Yahoo Interview Question
Software Engineer / DevelopersCountry: United States
Yes suppose the values start from 50,000 to 50000000. Since these are huge set of values, so I would also pick up counting sort as algorithm
This is how I would answer. Not sure if it is right though :)
1) Merge sort: If the data is too big to fit into memory, I will use something like external k-way merge sort. - O(nlogn)
2) Insertion sort: If the data is almost sorted, this is the way to go !
3) Quick sort: If the data is almost unsorted and is small to fit into memory and extra space is not allowed, this is the way to go !
4) Counting sort: If additional O(n) space is allowed, data is almost unsorted and small enough to fit into memory and most importantly, the difference between numbers is much lesser than the number of different numbers, this is the way to go !
5) Bubble sort: if the data is small enough to fit in memory, almost sorted in ascending order, this can be used. But I will still incline to use insertion sort.
1) I don't think a k-way merge sort has O(n log n) like a traditional one.
4) Not O(n) space but O(range), where range is 50 000 000 - 50 000
This question would be best answered with more questions to narrow down the problem. Asking things like:
Where is the data coming from?
How will the data be used?
etc.
This will give you a better understanding of if the data is partially sorted or not and later of implementation, if the data needed to be randomly accessed. You can then sniff out if the worse case is for the sort you will be using will ever be reached and if you could optimize better with a sort because the data is identical to that of a best case.
Quick sort can have a worst-case running time of O(n^2) if we don't implement the partitioning function properly. For instance, if we are so unlucky to pick the longest as the pivot! I think mergesort is a good call since it is very stable. Counting is good but the range of value is too big.
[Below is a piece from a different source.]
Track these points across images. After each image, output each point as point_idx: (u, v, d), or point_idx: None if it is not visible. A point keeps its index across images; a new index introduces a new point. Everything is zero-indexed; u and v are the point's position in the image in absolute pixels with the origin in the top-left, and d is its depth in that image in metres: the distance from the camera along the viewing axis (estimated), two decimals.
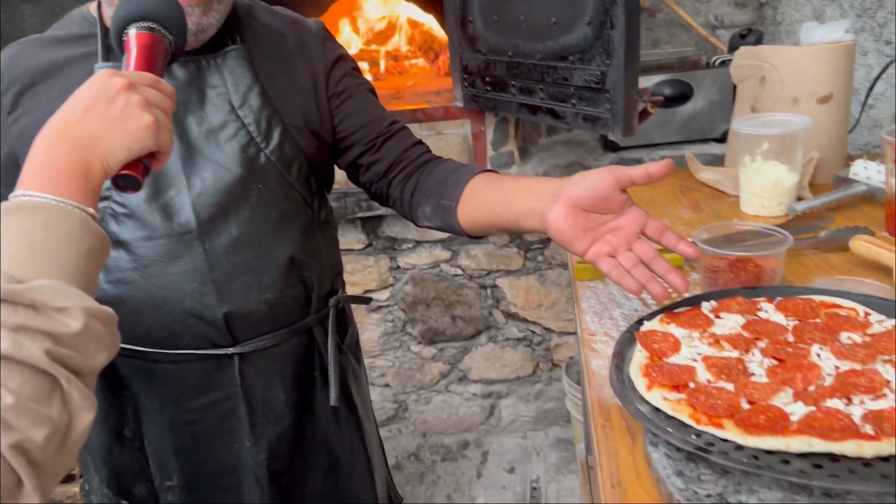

It needs to additional spaces of O(array-size) and O(max(array-element)).
Quick sort has a worst-case running time of O(n^2), no matter how good your partition function is (unless the number distribution is known in advance). Good partition functions can decrease the probability of hitting O(n^2) on a random input.
No one has mentioned that the values will not fit into an unsigned 4 byte integer (int). You can use an 8 byte integer though. But there can be an excessive cost associated with using 8 byte integers, depending on the h/w.
But deciding which sort to use really depends on whether the amount of data to sort, as well as whether it is likely to be already partially sorted.
the values go up to 50 million whereas the unsigned 4 byte int holds values in the order of 4 billion..
We should ask how many values are in the array. If we have millions of elements, counting sort is the way to go since the range fits easily in memory. Otherwise, I would pick quick sort.
- Miguel Oliveira July 30, 2013